The ball is thrown from a certain height vertically down onto a horizontal platform at a speed of 20 m / s.

The ball is thrown from a certain height vertically down onto a horizontal platform at a speed of 20 m / s. How much above the initial level will the ball bounce? the impact is considered absolutely elastic

V0 = 20 m / s.

g = 10 m / s2.

Δh -?

Δh = h – h0, where h is the maximum height of the ball after bouncing, h0 is the height from which the ball is thrown.

If we consider the impact of the ball on the platform as absolutely elastic, then this means that the law of conservation of total mechanical energy is valid during the impact.

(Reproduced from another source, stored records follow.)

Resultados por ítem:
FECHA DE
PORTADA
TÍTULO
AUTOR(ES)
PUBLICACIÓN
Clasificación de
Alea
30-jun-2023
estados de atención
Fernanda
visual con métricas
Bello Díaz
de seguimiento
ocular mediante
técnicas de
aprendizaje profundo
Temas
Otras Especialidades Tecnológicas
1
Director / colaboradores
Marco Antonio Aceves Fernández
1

At the moment of the throw, the total mechanical energy of the ball consists of potential En0 and kinetic energy Ek0. When bouncing off the court at the maximum height, the ball stops, its total mechanical energy will consist only of the potential energy En.

En0 + Ek0 = En.

En0 = m * g * h0, Ek0 = m * V0 ^ 2/2, En = m * g * h.

m * g * h0 + m * V0 ^ 2/2 = m * g * h.

m * g * h – m * g * h0 = m * V0 ^ 2/2.

m * g * (h – h0) = m * V0 ^ 2/2.

h – h0 = m * V0 ^ 2/2 * m * g = V0 ^ 2/2 * g.

Δh = (20 m / s) ^ 2/2 * 10 m / s2 = 20 m.

Answer: the ball will bounce Δh = 20 m higher than the height of the throw.